The "exports" provides a modern alternative to "main" allowing multiple entry points to be defined, conditional entry resolution support between environments, and preventing any other entry points besides those defined in "exports". This encapsulation allows module authors to define the public interface for their package clearly.

Adopting the "exports" specification has a lot of potential. In this session, we debated on how to handle Platform Specific Code with "exports". Considering many factors, we came up with a fairly non-breaking rollout plan for "exports", by adding a "strict" and "non-strict" mode to Metro resolver. We discussed how leveraging builder-bob would help library creators adopt the strict mode without friction.

This discussion resulted in:

  1. An RFC for Metro on how package exports would work with React Native.
  2. An RFC for Node.js to include “react-native” as a Community Condition.

2. Web and bundler ecosystem

The Metro team shared progress from their partnership with Expo and the intent to continue this working model for upcoming bundle splitting and tree-shaking support. We touched again on ES module support and considered potential future features such as Yarn PnP and output optimization on the web. We discussed how Metro’s core shares logic and data structures with Jest and opportunities for more reuse.

Developers surfaced insightful use cases for bundle splitting and interoperability with third-party tooling. This led us to discuss potential extension points in Metro and improving current documentation.

This discussion provided us with good grounding for the next day's session on simplifying the release workflow.

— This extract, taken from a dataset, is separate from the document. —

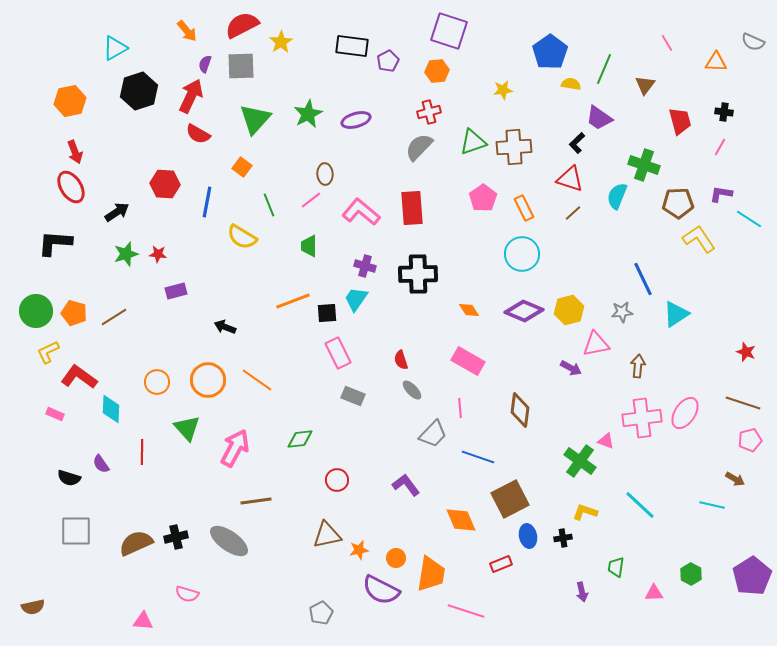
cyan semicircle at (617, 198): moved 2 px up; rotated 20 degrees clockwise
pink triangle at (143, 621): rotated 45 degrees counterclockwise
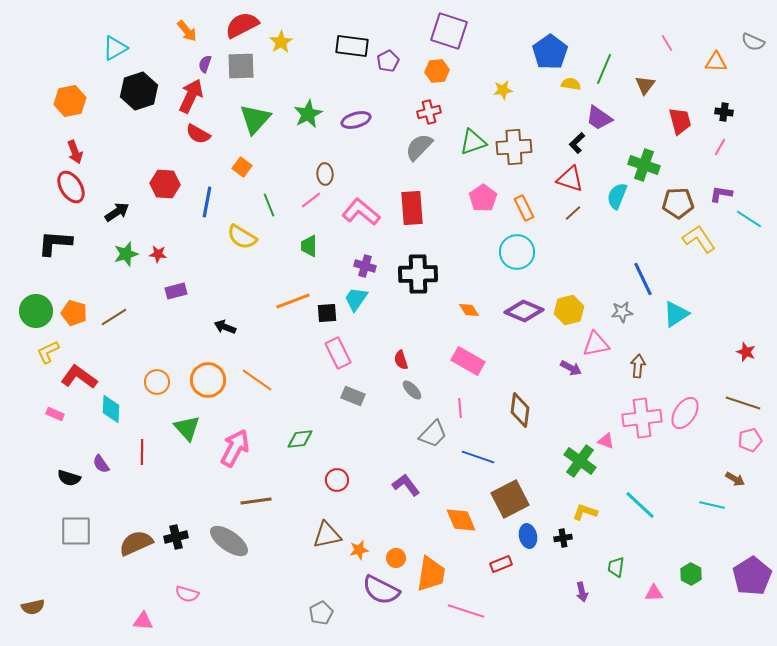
cyan circle at (522, 254): moved 5 px left, 2 px up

Metro Simplified Release Workflow

As mentioned, releasing React Native is not trivial.

Things get harder as we need to release React Native, the React Native CLI, and Metro. Those tools are connected to each other as React Native and the CLI both depend on Metro. This creates some friction when any of the packages releases a new version.

Currently, we manage this through direct communication and synchronized releases, but there is space for improvement.

In this session, we reconsidered the dependencies between React Native, Metro, and the CLI. We uncovered how some design decisions during the “Lean Core” effort, when we extracted the CLI from React Native, made these two projects codependent with some functionalities duplicated among efforts. The decisions back then made sense and allowed the CLI team to iterate faster than ever.

It was about time to revisit them and take the experience of both teams to figure out the way through. As a result, the Metro team will take over the @react-native-community/cli-plugin-metro development, temporarily moving it back to the core of React Native, and then most likely to the Metro monorepo.

The biggest takeaway, apart from three hours of drawing dependencies between the packages on the whiteboard, was for the CLI and Metro team to exchange their issues, experiences, and plans, resulting in a better understanding of each other.

We wouldn’t be able to achieve this level of cooperation without actually meeting each other.


We’re still impressed by how spending several hours together for a couple of days resulted in so much knowledge-sharing and cross-pollination of ideas. During this summit, we planted the seeds for initiatives that will help us improve and re-shape the React Native ecosystem.

We want to say thank you again to Callstack for hosting us and to all the participants for joining us at the Core Contributor Summit 2022.

If you’re interested in joining the development of React Native, make sure you join our open initiatives and read the contribution guide we have on our website. We hope to meet you in person as well in the future!